November 27, 2017 23:11 (Dmitry Stogov)

I spent some time, reviewing an old Andrea's idea about packed strings.

The idea is simple. In every place were we use zend_string*, we may store characters directly.

We use low byte to encode packed string marker and string length, we also need one byte for trailing zero, so we can keep up to 2-characters on 32-bit system and up to 6 characters on 64-bit without allocation of additional memory.

The refreshed dirty PoC implementation

You may take a quick look only into zend_string.h changes (the rest is almost a monkey work).

I was able to run bench.php, and probably won't go forward.

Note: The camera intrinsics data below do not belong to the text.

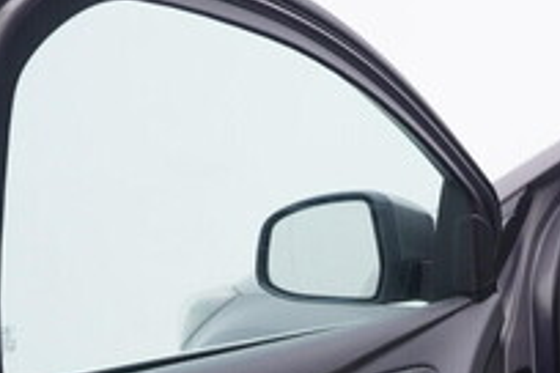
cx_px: 585
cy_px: 429
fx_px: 1509
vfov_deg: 13.8
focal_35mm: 97
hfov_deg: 20.2
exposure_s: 1/50
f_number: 3.2
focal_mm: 24
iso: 125
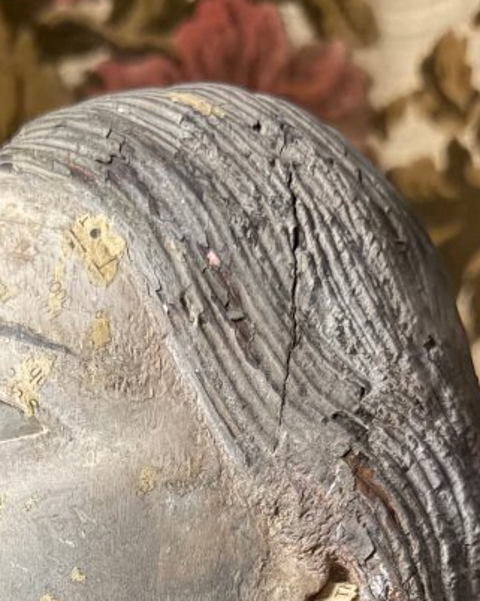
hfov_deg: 21.5
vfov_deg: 23.5
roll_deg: -3.0
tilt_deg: +4.3
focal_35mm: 70
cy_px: 810
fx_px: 1244
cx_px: 73
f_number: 1.78
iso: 1000
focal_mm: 6.76
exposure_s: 1/40
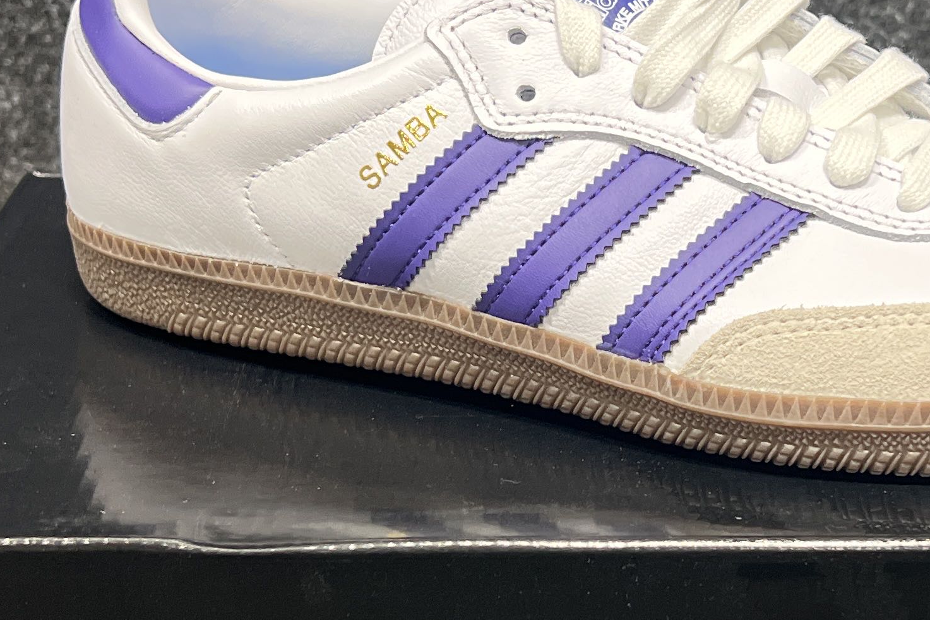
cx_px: 641
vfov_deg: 18.3
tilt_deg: -27.9
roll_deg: -1.5
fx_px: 1912
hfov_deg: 27.1
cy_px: 443
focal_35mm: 74
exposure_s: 1/60
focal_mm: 5.7
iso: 320
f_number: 1.5
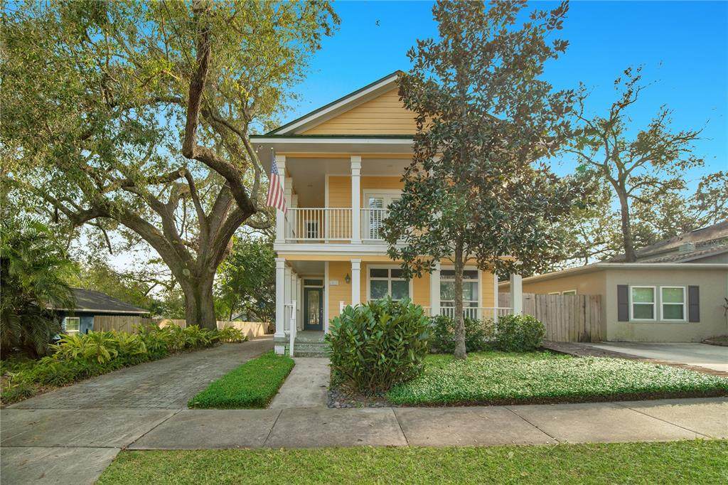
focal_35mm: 16
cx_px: 364
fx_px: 323
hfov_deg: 96.8
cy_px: 242
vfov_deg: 73.7
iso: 200
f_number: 4
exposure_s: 1/160
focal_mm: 16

Unfortunately, I got into two serious problems:

1) The original implementation used packed strings their selves as their hash value. This leaded to huge slowdown, because of hash collisions. (e.g. on bench.php hash1()). I switched to hash recalculation on each usage, but this negates the benefit of allocation elimination. Probably, we may use a cheaper hash function for packed strings...

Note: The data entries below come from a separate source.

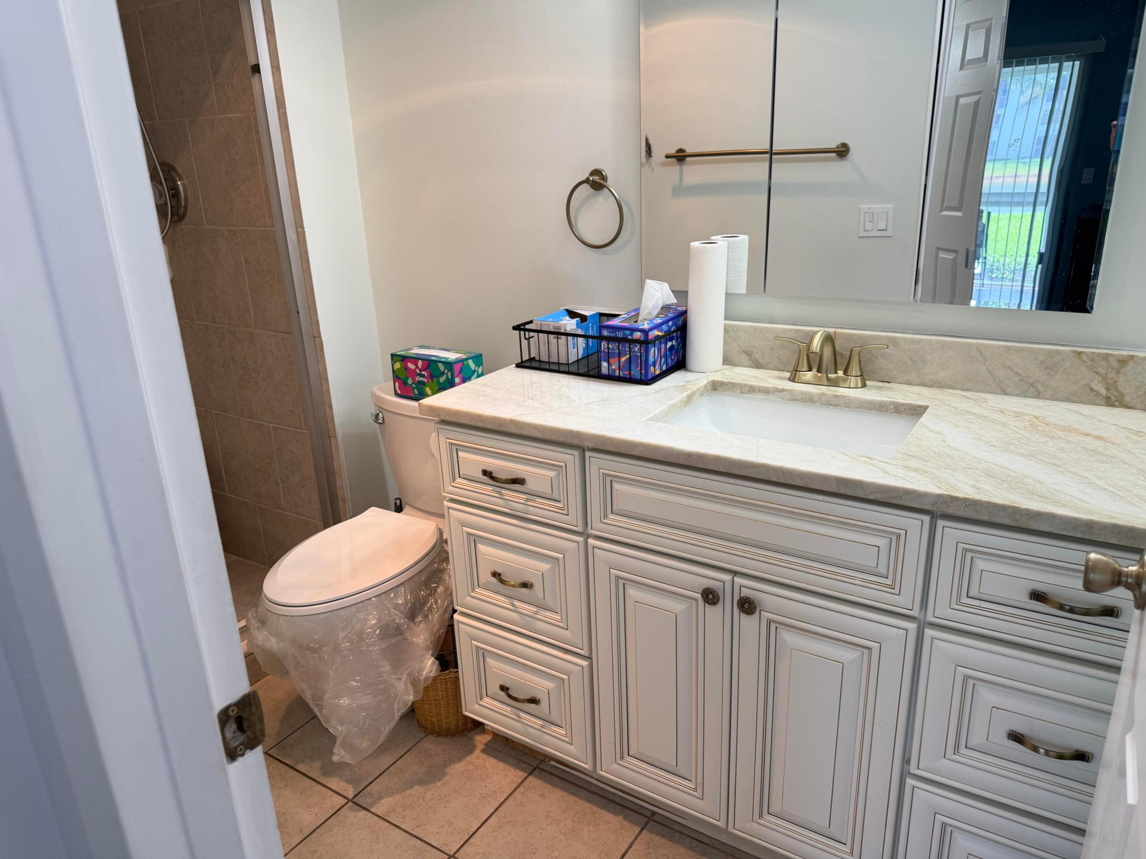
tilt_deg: -18.2
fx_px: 795
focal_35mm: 24
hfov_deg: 71.6
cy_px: 430
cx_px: 573
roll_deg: +2.3
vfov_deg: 56.8
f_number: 1.78
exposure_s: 1/120
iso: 80
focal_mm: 6.76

2) PHP still uses char* in many places. When we take ZSTR_VAL() from a packed string stored in local variable (or function argument), we may very easy get a dangling pointer. (e.g. INI directives processed by OnUpdateString, internal functions parameters received as char*, ...). Changing all this char* into zend_string* would help, but looks unrealistic for PHP-7.3.

So, I gave up for now.

I decided, to share these results. May be someone would get related ideas.

Thanks. Dmitry.